Cross Language Prompt Internalization - Most Common Tokens

Calculating the frequency statistics for token predictions
prompt internalization
multilingual prompt internalization
cross language word sense induction
Published

July 8, 2022

The predictions of the model for the different nouns are dominated by specific tokens. These correspond to words like Name, Location and Person which could apply to almost any noun.

In this post I am going to calculate the most common tokens that the teacher predicts. With these it should be possible to adjust the model predictions or the training process to improve the quality of the predictions.

Code
import blog.transformers_logging

Aggregation Code

The common tokens will be calculated by taking the softmax teacher output for every single training row in the dataset. This is almost 100k rows and should provide a good average

Code
from pathlib import Path
import datasets

DATA_FOLDER = Path("/data/tatoeba/2022-06-18/dataset")
train_ds = datasets.load_from_disk(DATA_FOLDER / "roberta-train.dataset")
Code
from typing import List

import numpy as np
import torch
from transformers import AutoModelForMaskedLM, AutoTokenizer
from tqdm.auto import tqdm

MODEL_NAME = "roberta-base"

class PromptedFeatureAggregator:
    def __init__(self, model_name: str = MODEL_NAME) -> None:
        self.model = AutoModelForMaskedLM.from_pretrained(model_name)
        self.model.eval()
        self.model.cuda()
        self.tokenizer = AutoTokenizer.from_pretrained(model_name)

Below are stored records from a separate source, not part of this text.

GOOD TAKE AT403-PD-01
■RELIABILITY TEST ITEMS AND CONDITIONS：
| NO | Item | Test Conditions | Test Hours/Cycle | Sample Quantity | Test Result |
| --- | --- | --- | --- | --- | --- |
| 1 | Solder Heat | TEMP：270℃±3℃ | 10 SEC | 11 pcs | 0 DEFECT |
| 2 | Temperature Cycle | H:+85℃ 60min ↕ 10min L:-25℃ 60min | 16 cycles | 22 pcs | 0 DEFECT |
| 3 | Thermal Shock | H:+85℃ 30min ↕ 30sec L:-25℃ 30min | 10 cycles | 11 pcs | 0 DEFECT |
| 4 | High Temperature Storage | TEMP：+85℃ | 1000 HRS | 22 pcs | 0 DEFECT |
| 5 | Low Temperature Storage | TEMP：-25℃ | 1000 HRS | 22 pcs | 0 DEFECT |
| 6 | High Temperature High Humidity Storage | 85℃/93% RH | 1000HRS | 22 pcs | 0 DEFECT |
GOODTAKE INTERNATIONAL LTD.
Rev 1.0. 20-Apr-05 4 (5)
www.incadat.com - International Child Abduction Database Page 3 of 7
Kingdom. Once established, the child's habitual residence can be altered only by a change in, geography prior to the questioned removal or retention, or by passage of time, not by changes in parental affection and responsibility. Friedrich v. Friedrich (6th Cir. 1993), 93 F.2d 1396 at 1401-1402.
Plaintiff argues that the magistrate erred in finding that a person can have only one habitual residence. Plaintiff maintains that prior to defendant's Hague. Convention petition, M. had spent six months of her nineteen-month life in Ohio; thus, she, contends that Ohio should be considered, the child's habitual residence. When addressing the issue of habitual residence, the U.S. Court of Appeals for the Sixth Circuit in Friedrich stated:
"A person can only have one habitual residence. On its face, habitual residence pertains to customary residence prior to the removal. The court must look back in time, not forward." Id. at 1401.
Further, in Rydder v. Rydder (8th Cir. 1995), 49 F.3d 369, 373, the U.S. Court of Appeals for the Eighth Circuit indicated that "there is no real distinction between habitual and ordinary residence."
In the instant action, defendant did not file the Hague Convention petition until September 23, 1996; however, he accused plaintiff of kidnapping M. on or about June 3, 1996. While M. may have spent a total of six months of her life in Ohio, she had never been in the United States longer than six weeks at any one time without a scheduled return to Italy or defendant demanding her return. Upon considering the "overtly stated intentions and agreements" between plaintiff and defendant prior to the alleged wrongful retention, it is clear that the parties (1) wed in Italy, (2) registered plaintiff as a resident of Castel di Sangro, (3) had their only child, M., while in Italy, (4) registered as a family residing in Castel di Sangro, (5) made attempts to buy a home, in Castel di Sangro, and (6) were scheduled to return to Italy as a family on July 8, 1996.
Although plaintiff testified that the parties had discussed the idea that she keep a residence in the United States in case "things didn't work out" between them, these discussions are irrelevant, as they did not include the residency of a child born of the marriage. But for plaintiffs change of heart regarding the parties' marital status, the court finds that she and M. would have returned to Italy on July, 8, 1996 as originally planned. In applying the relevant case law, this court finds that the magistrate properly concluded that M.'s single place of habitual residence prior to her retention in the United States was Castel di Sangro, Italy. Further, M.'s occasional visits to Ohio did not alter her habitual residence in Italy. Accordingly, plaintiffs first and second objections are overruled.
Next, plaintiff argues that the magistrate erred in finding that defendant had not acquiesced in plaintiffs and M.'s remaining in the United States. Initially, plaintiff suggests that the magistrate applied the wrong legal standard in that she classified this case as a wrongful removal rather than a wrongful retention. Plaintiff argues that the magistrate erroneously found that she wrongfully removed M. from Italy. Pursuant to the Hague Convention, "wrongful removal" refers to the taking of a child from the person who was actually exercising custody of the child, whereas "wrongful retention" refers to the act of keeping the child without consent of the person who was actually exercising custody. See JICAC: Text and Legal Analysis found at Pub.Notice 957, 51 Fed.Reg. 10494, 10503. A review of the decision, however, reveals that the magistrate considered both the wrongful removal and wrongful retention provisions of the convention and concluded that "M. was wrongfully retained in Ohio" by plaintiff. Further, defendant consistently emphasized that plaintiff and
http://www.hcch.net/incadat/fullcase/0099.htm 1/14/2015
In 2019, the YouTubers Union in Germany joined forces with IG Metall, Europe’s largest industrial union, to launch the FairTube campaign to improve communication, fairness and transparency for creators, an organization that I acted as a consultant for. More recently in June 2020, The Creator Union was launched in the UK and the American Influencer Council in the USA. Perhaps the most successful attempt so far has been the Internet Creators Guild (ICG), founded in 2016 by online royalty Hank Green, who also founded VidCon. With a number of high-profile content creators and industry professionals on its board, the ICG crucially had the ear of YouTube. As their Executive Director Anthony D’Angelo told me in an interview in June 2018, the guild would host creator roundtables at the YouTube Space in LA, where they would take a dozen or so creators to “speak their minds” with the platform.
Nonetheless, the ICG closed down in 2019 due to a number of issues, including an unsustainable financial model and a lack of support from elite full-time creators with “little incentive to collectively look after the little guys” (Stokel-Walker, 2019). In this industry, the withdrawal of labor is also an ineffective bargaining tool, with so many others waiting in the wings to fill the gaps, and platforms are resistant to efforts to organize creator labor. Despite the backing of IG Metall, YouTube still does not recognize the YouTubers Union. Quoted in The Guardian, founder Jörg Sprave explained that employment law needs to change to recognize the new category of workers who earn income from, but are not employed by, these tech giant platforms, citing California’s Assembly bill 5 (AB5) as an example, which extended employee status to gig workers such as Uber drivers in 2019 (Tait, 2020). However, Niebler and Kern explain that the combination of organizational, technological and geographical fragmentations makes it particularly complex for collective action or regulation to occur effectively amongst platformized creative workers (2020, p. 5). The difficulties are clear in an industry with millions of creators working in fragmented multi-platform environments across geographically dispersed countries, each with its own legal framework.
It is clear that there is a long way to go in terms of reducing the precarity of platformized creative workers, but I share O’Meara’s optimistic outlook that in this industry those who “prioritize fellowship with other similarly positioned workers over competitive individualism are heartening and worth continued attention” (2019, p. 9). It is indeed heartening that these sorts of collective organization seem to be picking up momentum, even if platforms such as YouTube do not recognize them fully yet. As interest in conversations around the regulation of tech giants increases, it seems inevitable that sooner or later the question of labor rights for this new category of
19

    @torch.inference_mode()
    def __call__(self, rows: List[List[int]], batch_size: int) -> np.array:
        result = torch.zeros(
            self.tokenizer.vocab_size,
            dtype=torch.float,
            device=self.model.device,
        )
        for index in tqdm(range(0, len(rows), batch_size)):
            batch = rows[index : index+batch_size]
            result += self.infer_batch(batch)
        result = result / len(rows)
        return result.cpu().numpy()

    @torch.inference_mode()
    def infer_batch(self, rows: List[List[int]]) -> torch.Tensor:
        padded_inputs = self.tokenizer.pad(
            [{"input_ids": input_ids} for input_ids in rows],
            padding=True,
            return_tensors="pt"
        )
        padded_inputs = padded_inputs.to(self.model.device)
        mask_index = padded_inputs.input_ids == self.tokenizer.mask_token_id

        outputs = self.model(**padded_inputs)
        predictions = outputs.logits[mask_index]
        predictions = predictions.softmax(dim=-1)
        predictions = torch.sum(predictions, dim=0)
        return predictions

Common Tokens Calculation

With this the most common tokens can be calculated.

Code
predictor = PromptedFeatureAggregator()

results = predictor(train_ds["teacher_input_ids"], batch_size=64)

Common Tokens Review

Code
from transformers import AutoTokenizer

tokenizer = AutoTokenizer.from_pretrained(MODEL_NAME)
Code
import numpy as np

top_n = np.argsort(results)[::-1]
top_10 = top_n[:10]

print(f"The top 10 tokens (of {results.shape[0]:,} tokens) have {results[top_10].sum():0.3f} of total probability mass")
for token, probability in zip(
    tokenizer.batch_decode(top_10[:, None]),
    results[top_10],
):
    print(f"  {token: >12}: {probability:0.3f}")
The top 10 tokens (of 50,265 tokens) have 0.271 of total probability mass
          Name: 0.092
      Location: 0.036
         Owner: 0.034
          Time: 0.028
         Color: 0.017
           Age: 0.016
       Subject: 0.015
   Destination: 0.012
        Person: 0.012
          Date: 0.011
Code
top_p50 = top_n[results[top_n].cumsum() <= 0.5]
print(f"top {len(top_p50)} tokens (of {results.shape[0]:,} tokens) have {results[top_p50].sum():0.3f} of total probability mass")
for token, probability in zip(
    tokenizer.batch_decode(top_p50[:, None]),
    results[top_p50],
):
    print(f"  {token: >12}: {probability:0.3f}")
top 49 tokens (of 50,265 tokens) have 0.497 of total probability mass
          Name: 0.092
      Location: 0.036
         Owner: 0.034
          Time: 0.028
         Color: 0.017
           Age: 0.016
       Subject: 0.015
   Destination: 0.012
        Person: 0.012
          Date: 0.011
          Item: 0.010
        Source: 0.010
         Place: 0.009
       Purpose: 0.009
       Weather: 0.008
        Reason: 0.008
          Size: 0.007
          Type: 0.007
         Drink: 0.007
      Language: 0.007
        People: 0.007
      Neighbor: 0.007
       Product: 0.006
       Vehicle: 0.006
          Food: 0.006
          Race: 0.006
           Job: 0.006
          Year: 0.006
        Number: 0.006
        Course: 0.005
           Day: 0.005
      Activity: 0.005
       Country: 0.005
      Category: 0.005
         Phone: 0.005
        Season: 0.005
      Function: 0.005
         Other: 0.005
         Rider: 0.005
          City: 0.004
       Species: 0.004
        Driver: 0.004
        Gender: 0.004
   Personality: 0.004
       Address: 0.004
       Message: 0.004
         Event: 0.004
        Friend: 0.004
          Note: 0.004
Code
import pandas as pd

pd.Series(results[top_n]).plot(logy=True) ; None

These values are lower than I was expecting, however the probability mass is still heavily clustered over a small number of tokens. Excluding them from use could be a way to improve the model output.

Horrible Realization

The multilingual RoBERTa model has 250,002 tokens, but the aggregator only worked over 50,265 tokens.

This is the English Only Model.

NOOO NOOO IVE BEEN USING THE WRONG MODEL NOO!